All taxpayers facing a tax liability hope that the IRS will fail to assess within the applicable period of limitations. For example, the IRS often requests a Form 870, Waiver of the Restrictions on Assessment, which, because it waives the notice of deficiency which, in turn, would have suspended the statute of limitations, hope that the IRS will not get around to assessing in time. (That is vain hope in the overwhelming number of cases.) There are a myriad of other circumstances where a similar situation occurs.
One such circumstance applied in
El Paso CGP Company, L.L.C. v. United States of America, 748 F.3d 225 (5th Cir. 2014),
here. In this case, the facts are complex, but I think I can distill them for purposes of the point I want to make in this blog entry. Normally, when a year is closed, it is just closed. If the taxpayer got a benefit he was not entitled to, that is just the IRS's tough luck; and vice versa. However, various Code provisions and judicial doctrines may apply to mitigate the effect of the improper benefit in the closed year.

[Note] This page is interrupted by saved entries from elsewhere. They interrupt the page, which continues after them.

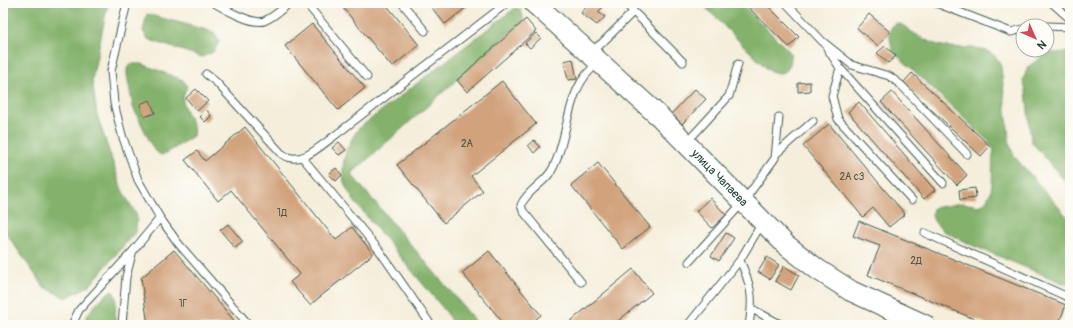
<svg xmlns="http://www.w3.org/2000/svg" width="1073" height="328" font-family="Pangolin,sans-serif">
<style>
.forest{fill:#84b26c;stroke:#527850}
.building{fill:#d1a27b}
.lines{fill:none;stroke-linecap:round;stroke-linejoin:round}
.lane-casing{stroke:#3f584d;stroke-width:9}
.secondary-casing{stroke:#3f584d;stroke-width:22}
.lane{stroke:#fff;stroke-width:7}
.secondary{stroke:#fff;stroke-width:20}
.labels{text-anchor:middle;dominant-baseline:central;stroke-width:3.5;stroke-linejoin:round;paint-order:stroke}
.number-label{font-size:10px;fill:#4c5646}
.street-label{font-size:12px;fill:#1f3d34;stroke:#fdfcf7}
</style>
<rect width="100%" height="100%" fill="#fdfcf7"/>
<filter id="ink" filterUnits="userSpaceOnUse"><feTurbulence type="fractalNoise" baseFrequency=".025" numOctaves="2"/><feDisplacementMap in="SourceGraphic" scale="8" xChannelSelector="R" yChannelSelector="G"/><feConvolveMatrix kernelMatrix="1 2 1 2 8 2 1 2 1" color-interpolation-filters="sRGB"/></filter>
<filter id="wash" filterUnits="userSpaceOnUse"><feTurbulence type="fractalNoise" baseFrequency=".012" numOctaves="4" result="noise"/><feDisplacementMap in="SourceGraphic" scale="16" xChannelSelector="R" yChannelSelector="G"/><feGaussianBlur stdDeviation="0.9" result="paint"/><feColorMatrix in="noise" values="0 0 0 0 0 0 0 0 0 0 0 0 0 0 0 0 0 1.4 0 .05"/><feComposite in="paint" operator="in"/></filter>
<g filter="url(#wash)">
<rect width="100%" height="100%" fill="#f5eedb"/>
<path class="forest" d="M3,3H108L92,80L97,115L122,190L137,216L136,231L90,285L66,298L44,287L3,229Z
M701,3H741L791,53C792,71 783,78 767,69Z
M515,8L520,9L523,16V21L351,174L479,325H450L451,321L447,313L354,201C351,195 346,188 344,182C340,163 348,142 359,128Z
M147,14L214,32L219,42L213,52L202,57L156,42L148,39L143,31Z
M897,23C905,25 908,30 915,34C922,38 931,43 938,45C960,52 992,39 1001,67L1010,146L1014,156L1070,220V286L967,243L942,230L934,221L932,215L933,208L962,203L980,206C999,194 989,169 994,150L989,142L892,50C891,39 885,29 897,23Z
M1070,52V187L1031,141L1026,91L1023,80L1028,67L1047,53Z
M131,64H142L183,80L187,87C185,91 183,95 183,99C182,112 197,123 193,136L167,153L161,155L154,150L133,107L127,75V68Z
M112,290L116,297L115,325H82C89,310 99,300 112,290Z"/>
<g id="blocks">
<path class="building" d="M339,3H385L419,45L392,67Z
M428,3H472L445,24Z
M590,3H607L598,12L605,17L597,25L581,13Z
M744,3H765L799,37L789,47Z
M869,14L890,32L878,46L857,28Z
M526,19L536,31L467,92L457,80Z
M312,24L365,88L338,110L285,46Z
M536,33L541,38L530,48L525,43Z
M885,46L896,56L888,63L877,53Z
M573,59L577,79L568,80L564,61Z
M912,73L990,146L981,156L903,83Z
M502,81L536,124L471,176L483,191L444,223L397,165Z
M810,82V91L798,92V83Z
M196,89L208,101L197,111L186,98Z
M695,89L706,99L682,124L671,114Z
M892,92L967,175L957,185L881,102Z
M150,100L155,113L144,117L140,104Z
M859,102L935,190L924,199L848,112Z
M207,110L211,116L205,122L200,117Z
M829,124L905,214L889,227L873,208L863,217L803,146Z
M245,127L336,240L352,227L373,254L310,305L290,282L300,274L231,190L218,201L185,160L197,151L205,161Z
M534,140L540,147L534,153L528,145Z
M339,142L346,150L339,155L332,148Z
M598,163L650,227L623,249L571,185Z
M336,168L342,175L336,181L329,174Z
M975,188L976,198L960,200L959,190Z
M710,198L726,215L712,228L696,211Z
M859,221L1066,305L1058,325H989L868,275L880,246L853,236Z
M228,224L243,242L235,248L220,230Z
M726,233L734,238L719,261L711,256Z
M174,250L203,284L238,325H148L141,278Z
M489,251L541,315L529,325H505L462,273Z
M767,257L779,265L770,279L758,272Z
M784,266L799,275L791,290L775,281Z
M633,269L652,293L613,325H566Z"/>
</g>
</g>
<g filter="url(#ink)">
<use href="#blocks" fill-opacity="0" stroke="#3f584d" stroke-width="1"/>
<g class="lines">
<g class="lane-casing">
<path id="lane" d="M127,3L111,71L114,103L122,135L138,180L160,218L178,243L249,325
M214,3C224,9 253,25 264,21C274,17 282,9 290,3
M306,3L367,77
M402,3L425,31
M625,3L683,62
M786,3L822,41L852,65L889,76L901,85L967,154
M936,3L1011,32L1023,29
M1052,3L1070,19
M1047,26L1070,27
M827,48L840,68L943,183
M591,51L602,43L633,12
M840,68L832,96L838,119L912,200
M206,74L216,82L282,154C300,167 319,147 333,137L507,3
M687,142L729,96L738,64
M776,154L813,121
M302,157L379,250L431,325
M925,233L1070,298
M689,262L744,201L775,158L779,117
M581,282L523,211L521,205C528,189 546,183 553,168C570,135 565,85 599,63
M752,309L782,325
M72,325L79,310L133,251L160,218
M122,325L126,277L132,254
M688,325L740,260
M749,325C754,296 751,286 740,260L762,223"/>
</g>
<g class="secondary-casing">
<g id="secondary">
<path id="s1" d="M534,3L660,117L786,245L817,269L851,291L925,325"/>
</g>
</g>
<use href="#lane" class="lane"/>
<use href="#secondary" class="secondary"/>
</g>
</g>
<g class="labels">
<g class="number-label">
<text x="467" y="144">2А</text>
<text x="852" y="177">2А с3</text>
<text x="282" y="213">1Д</text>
<text x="916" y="261">2Д</text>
<text x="183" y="304">1Г</text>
</g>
<g class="street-label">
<text stroke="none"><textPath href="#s1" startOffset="255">улица Чапаева</textPath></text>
</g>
</g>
<rect width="1073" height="328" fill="none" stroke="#fdfcf7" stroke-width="16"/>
<g transform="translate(1035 38) rotate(135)"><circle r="19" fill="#fdfcf7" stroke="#a4b0a9"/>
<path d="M0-3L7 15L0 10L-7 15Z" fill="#d1495b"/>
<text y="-6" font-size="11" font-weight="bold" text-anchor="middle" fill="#1f3d34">N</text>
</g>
</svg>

Indeed, the most beautiful such provisions are called the mitigation provisions of the Code -- Sections 1311-1314. Essentially, the effect of those mitigation provisions in most of the circumstances of adjustment to which they apply is to take away a double benefit to a taxpayer from achieving a tax benefit for the treatment of an item in a correct open year when the taxpayer has previously achieved a benefit in an incorrect otherwise closed year.
Without getting into the facts in too great a detail (read the opinion), the taxpayer claimed credits in 1986 which because of limits were carried forward to some later years. After some audit activity, the parties agreed that the taxpayer had overstated the credits in question but was entitled to other credits so that, for the year 1986, the taxpayer was still entitled to a refund. However, because the credits in question had been overstated in 1986, the carry forward of those credits to post-1986 years was wiped out, meaning that the taxpayer had deficiencies in those post-1986 years which were then closed. This apparently was a circumstance of adjustment under the mitigation provisions. (I have not chased down that issue, but the Court and the parties seemed to assume it.) Under the mitigation provisions of the Code, the IRS has a one-year window from the time of the determination to assess, collect, refund or credit the tax, as appropriate for the type of adjustment. See Section 1314(b),
here.
The IRS netted the agreed upon deficiencies for the post-1986 years in the aggregate against the refund due for 1986 and refunded the difference (with appropriate interest). But, as best I understand the opinion, the IRS did not assess the netted amount to the particular post-1986 years within the one-year period. In other words, the IRS had collected the tax by offset but had not made the assessments for the particular years involved in that one-year period. The taxpayer argued that, therefore, the IRS had not met the procedures required for mitigation and therefore, must treat the collection via netting as an overpayment for the post-1986 years that must be refunded.
A taxpayer making that argument or any argument that the IRS has not timely assessed does not want to launch the argument when the IRS still has time to assess. Therefore, for example, it is common practice -- albeit perhaps not the best form -- to file a claim for refund for a year when there are not previously adjustments that would increase the tax liability near the end or after the assessment period of limitations. (I say that is perhaps not the best form, because it may be difficult to sign a claim for refund under oath when the taxpayer knows that the unspotted adjustments wipe out the claim for refund; but that's a subject for another day.)
At any rate, this taxpayer did a mitigation variant of this timing strategy. "A year after the Closing Agreement was executed, in August 2006, El Paso sent
a precisely timed memorandum to the IRS claiming that the deficiencies for 1987-1990 must be refunded to El Paso because the IRS had failed properly to assess those deficiencies before the just-expired one-year statute of limitations." (Bold-face supplied by JAT.) That memorandum was treated as a claim for refund.